If the number has a remainder of 2 or 4 when divided by 6, it is an even number, so it is not prime number. 6n + 2 = 2 (3n + 1), so it is divisible by 2. 6n + 4 = 2 (3n + 2), so it is divisible by 2. If the number has a remainder of 3 when divided by 6, it is divisible by 3, so it is not a prime number. 6n + 3 = 3 (2n + 1), so it is divisible by 3. However, there are two prime numbers that do not have a remainder of 1 or 5 when divided by 6 : 2 and 3
What four digit number is divisible by 123456789 with a remainder of one?
A number divisible by 123456789 must be 0 or bigger than 123456789. It must, therefore have 1 digit or 9 digits (or more). A remainder of 1 makes no difference to the number of digits. In any case, there can be no number of 4 digits that is divisible by 123456789.
Is 382169 is it divisible by 8 and explain why?
No. All multiples of 8 are even (end in 2, 4, 6, 8 or 0) but 382169 is odd (ends in 1, 3, 5, 7 or 9) so it cannot be a multiple of 8 and thus cannot be divisible by 8. To test for any [even] number being divisible by 8 add the units digit to twice the tens digit to four times the hundreds digit; if this sum is divisible by 8, then so is the original number. If the test is repeated until a single digit remains, only if this digit is 8 is the original number divisible by 8, otherwise if it is 1-7 it gives the remainder when the original number is divided by 8 (if it is 9, the remainder is 1). For 382169 this gives 9 + 2x6 + 4x1 = 9 + 12 + 4 = 25. 25 is not divisible by 8, so 382169 is not divisible by 8. Using the test on 25 gives 5 + 2x2 + 4x0 = 9, again not divisible by 8 (remainder is 1).
Is 104 divisible by 9?
No. To check if a number is divisible by 9 add the digits together and if the sum is divisible by 9 then so is the original number. The check can be used on the sum so keep summing until a single digit remains. If this digit is 9, then the number is divisible by 9, otherwise it gives the remainder when the number is divided by 9. (This single digit is known as the digital root of the number.) 104 → 1 + 0 + 4 = 5 5 is not 9, so 104 is not divisible by 9; it has a remainder of 5 when divided by 9
What is special about the number 2520?
it's the smallest number divisible without remainder by the numbers 1 to 10.

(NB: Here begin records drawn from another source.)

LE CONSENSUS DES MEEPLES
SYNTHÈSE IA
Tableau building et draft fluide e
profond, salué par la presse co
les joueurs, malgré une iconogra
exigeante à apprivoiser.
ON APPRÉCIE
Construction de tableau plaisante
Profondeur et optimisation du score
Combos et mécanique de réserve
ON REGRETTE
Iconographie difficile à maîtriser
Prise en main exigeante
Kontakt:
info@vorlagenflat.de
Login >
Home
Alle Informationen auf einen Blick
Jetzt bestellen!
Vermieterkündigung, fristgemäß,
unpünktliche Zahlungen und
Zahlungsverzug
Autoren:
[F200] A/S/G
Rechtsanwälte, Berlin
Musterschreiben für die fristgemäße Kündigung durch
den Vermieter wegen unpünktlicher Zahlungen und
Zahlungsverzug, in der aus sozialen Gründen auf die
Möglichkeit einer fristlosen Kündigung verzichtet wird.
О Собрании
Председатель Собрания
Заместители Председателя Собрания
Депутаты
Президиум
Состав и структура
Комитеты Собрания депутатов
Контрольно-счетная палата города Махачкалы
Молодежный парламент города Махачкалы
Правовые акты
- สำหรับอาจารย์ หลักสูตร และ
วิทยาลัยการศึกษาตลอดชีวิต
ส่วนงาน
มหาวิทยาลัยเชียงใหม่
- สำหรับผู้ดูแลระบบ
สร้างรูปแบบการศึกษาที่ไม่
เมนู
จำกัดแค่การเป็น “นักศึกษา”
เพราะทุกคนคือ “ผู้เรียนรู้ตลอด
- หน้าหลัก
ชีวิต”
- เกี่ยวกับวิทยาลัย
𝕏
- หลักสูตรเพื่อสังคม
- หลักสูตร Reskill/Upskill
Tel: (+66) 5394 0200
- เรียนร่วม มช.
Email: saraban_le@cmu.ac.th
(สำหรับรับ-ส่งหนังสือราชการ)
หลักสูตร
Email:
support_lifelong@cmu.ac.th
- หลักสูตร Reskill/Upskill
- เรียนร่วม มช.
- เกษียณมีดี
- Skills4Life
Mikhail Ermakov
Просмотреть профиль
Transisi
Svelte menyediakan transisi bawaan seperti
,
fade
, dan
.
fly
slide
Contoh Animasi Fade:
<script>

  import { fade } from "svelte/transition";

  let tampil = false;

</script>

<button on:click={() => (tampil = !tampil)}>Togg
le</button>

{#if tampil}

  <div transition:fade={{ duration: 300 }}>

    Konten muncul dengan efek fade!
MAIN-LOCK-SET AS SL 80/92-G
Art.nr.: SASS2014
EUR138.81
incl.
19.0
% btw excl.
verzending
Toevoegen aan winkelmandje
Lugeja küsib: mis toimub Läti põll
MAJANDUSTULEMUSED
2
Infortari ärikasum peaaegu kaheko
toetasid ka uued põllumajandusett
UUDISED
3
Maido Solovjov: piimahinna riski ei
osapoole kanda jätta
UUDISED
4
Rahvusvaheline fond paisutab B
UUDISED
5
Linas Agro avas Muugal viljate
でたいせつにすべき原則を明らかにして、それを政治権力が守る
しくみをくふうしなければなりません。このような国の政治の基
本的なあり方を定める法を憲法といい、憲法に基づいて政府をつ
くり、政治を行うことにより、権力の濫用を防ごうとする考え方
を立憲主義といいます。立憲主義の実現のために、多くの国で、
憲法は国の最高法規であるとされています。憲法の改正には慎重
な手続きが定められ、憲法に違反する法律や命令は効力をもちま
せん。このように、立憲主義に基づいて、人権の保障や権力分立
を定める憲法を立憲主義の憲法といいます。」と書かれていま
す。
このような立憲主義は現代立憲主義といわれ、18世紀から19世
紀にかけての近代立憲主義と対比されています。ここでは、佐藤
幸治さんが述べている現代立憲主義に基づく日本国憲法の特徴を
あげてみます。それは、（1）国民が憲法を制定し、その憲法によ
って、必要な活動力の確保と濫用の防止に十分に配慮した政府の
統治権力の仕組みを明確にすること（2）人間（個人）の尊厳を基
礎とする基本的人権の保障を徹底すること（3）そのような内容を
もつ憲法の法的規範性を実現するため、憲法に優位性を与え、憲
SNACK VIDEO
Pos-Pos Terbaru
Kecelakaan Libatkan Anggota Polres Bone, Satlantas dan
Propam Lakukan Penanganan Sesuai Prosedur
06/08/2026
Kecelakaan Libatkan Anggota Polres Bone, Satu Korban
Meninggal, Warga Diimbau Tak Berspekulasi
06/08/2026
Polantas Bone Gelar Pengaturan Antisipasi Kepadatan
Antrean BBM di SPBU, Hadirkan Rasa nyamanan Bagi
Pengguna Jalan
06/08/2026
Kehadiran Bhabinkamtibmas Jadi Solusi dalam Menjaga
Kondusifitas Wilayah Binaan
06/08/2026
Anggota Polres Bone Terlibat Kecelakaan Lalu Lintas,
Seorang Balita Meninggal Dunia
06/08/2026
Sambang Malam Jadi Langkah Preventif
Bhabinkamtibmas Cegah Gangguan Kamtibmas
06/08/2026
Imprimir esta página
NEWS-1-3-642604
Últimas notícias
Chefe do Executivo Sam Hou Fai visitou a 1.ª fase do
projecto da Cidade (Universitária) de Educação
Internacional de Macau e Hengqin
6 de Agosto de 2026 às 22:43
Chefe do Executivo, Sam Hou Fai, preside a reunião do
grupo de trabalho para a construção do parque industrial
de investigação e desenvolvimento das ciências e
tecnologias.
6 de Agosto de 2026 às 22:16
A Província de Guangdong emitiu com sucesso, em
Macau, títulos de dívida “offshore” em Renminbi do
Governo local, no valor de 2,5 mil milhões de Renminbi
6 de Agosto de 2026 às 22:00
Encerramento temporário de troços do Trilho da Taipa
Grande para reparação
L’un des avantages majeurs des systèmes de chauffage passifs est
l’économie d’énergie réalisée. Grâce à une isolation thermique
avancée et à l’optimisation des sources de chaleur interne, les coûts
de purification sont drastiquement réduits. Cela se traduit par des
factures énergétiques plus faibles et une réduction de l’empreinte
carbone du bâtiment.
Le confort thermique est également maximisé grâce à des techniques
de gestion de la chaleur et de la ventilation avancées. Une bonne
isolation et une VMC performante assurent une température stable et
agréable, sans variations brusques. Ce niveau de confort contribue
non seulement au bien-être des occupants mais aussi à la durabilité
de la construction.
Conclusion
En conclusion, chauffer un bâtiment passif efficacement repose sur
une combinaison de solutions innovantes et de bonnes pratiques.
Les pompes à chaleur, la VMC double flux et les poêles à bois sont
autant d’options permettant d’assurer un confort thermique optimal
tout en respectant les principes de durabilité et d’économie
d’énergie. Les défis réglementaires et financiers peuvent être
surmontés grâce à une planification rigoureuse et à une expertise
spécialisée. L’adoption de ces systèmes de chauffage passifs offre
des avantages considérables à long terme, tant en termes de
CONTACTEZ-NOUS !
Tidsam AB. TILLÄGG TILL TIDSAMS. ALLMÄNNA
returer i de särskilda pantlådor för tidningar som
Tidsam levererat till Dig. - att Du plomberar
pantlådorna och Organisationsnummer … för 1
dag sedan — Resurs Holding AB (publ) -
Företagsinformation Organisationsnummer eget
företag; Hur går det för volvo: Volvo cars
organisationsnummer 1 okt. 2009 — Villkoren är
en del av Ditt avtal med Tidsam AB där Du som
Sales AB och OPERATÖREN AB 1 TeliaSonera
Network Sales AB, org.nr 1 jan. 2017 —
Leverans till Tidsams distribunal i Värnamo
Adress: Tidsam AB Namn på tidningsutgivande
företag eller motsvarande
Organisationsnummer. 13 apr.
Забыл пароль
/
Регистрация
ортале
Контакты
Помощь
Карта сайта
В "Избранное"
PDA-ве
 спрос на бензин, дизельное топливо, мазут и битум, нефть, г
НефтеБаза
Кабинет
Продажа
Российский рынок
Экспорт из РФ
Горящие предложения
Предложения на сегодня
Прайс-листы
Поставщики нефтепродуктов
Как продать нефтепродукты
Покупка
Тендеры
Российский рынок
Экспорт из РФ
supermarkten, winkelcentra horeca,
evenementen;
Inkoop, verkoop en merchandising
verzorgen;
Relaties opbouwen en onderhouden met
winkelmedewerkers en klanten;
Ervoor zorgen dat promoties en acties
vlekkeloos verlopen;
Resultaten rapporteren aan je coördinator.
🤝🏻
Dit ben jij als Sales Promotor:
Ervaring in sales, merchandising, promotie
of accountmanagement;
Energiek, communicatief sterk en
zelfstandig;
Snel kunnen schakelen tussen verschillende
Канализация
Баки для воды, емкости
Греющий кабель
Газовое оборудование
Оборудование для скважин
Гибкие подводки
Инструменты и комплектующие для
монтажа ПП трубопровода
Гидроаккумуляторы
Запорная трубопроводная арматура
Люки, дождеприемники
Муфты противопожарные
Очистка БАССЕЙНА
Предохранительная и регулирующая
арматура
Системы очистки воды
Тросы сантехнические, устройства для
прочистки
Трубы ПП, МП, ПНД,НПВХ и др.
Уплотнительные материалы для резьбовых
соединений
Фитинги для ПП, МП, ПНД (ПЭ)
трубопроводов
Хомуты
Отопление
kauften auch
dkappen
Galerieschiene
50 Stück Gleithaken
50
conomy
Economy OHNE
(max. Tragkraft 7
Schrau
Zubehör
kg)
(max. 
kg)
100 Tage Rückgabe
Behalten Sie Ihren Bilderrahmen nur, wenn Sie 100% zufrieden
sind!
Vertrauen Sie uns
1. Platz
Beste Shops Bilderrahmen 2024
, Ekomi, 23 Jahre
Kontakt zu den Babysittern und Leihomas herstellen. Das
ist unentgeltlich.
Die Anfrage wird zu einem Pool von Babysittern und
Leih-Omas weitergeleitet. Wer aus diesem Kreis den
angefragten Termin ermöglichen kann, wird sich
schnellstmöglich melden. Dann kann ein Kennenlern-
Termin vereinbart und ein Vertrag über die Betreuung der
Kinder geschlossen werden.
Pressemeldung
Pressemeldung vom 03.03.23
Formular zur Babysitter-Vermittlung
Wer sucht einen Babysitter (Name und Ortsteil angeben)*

What number when divided by 5 gives remainder of 3 ang divided by 7 gives remainder of 1?
8
753248 is divisible by 11?
Of course it is. Any number can be divided by another number (the result in this case is not an integer (whole number)) 753248 / 11 = 68477,0909... or 68477 1/11 (There is a remainder of 1) -------------------------------------------------------------------------------------------------------------- Given the nature of the question the answer is no - assuming that the definition of divisible is that no remainder is left.